_Your task_
Count how many lines of the records contain the string "Terme", treating uppercase and lowercase as different. Reply with the number alone.

_Records for the task_
_ _ _ _ _

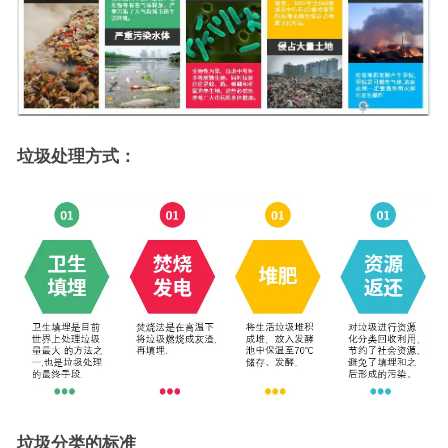
垃圾处理方式：
垃圾分类的标准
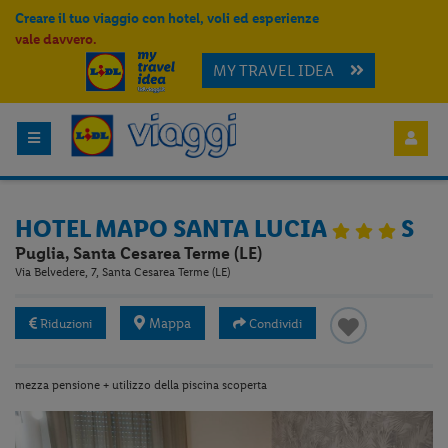
Creare il tuo viaggio con hotel, voli ed esperienze
vale davvero.
MY TRAVEL IDEA
HOTEL MAPO SANTA LUCIA
S
Puglia, Santa Cesarea Terme (LE)
Via Belvedere, 7, Santa Cesarea Terme (LE)
Mappa
Riduzioni
Condividi
mezza pensione + utilizzo della piscina scoperta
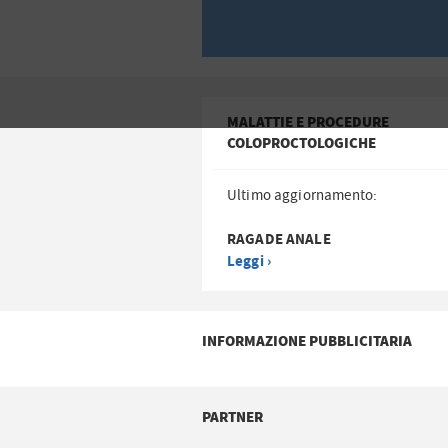
MALATTIE E PROCEDURE
COLOPROCTOLOGICHE
Ultimo aggiornamento:
RAGADE ANALE
Leggi ›
INFORMAZIONE PUBBLICITARIA
PARTNER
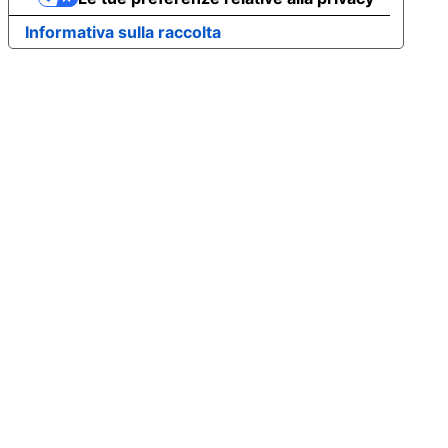
Informativa sulla raccolta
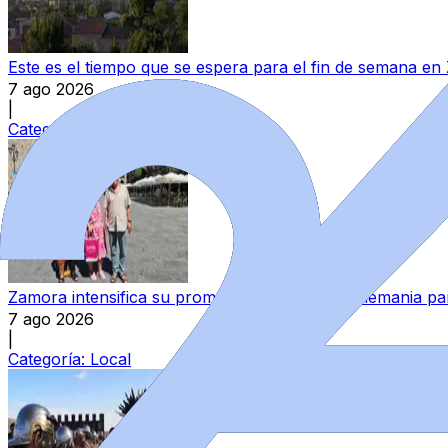
Este es el tiempo que se espera para el fin de semana e
7 ago 2026
|
Categoría:
Local
Zamora intensifica su promoción turística en Alemania par
7 ago 2026
|
Categoría:
Local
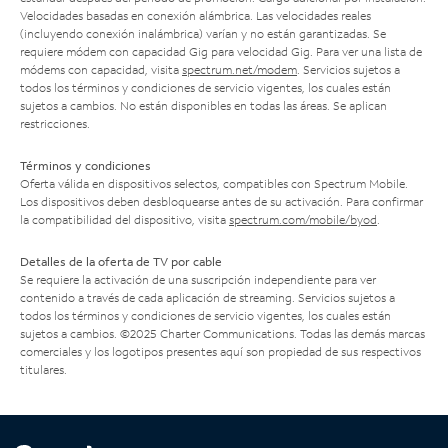
Velocidades basadas en conexión alámbrica. Las velocidades reales
(incluyendo conexión inalámbrica) varían y no están garantizadas. Se
requiere módem con capacidad Gig para velocidad Gig. Para ver una lista de
módems con capacidad, visita
spectrum.net/modem
. Servicios sujetos a
todos los términos y condiciones de servicio vigentes, los cuales están
sujetos a cambios. No están disponibles en todas las áreas. Se aplican
restricciones.
Términos y condiciones
Oferta válida en dispositivos selectos, compatibles con Spectrum Mobile.
Los dispositivos deben desbloquearse antes de su activación. Para confirmar
la compatibilidad del dispositivo, visita
spectrum.com/mobile/byod
.
Detalles de la oferta de TV por cable
Se requiere la activación de una suscripción independiente para ver
contenido a través de cada aplicación de streaming. Servicios sujetos a
todos los términos y condiciones de servicio vigentes, los cuales están
sujetos a cambios. ©2025 Charter Communications. Todas las demás marcas
comerciales y los logotipos presentes aquí son propiedad de sus respectivos
titulares.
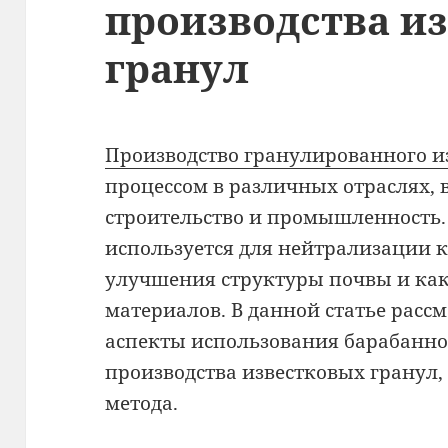
производства и
гранул
Производство гранулированного и
процессом в различных отраслях, 
строительство и промышленность
используется для нейтрализации 
улучшения структуры почвы и ка
материалов. В данной статье расс
аспекты использования барабанно
производства известковых гранул,
метода.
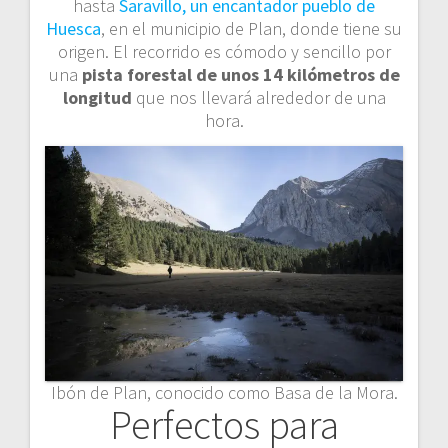
hasta
Saravillo, un encantador pueblo de
Huesca
, en el municipio de Plan, donde tiene su
origen. El recorrido es cómodo y sencillo por
una
pista forestal de unos 14 kilómetros de
longitud
que nos llevará alrededor de una
hora.
Ibón de Plan, conocido como Basa de la Mora.
Perfectos para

_ _ _ _ _

_Expected answer_
2